**Instructions for the task**
Nothing but the records beneath, reproduced exactly, should appear in the answer.

====== Dataset

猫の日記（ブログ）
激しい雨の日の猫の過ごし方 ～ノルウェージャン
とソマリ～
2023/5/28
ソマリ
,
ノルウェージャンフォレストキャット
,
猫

============

**Exercise answer**
猫の日記（ブログ）
激しい雨の日の猫の過ごし方 ～ノルウェージャン
とソマリ～
2023/5/28
ソマリ
,
ノルウェージャンフォレストキャット
,
猫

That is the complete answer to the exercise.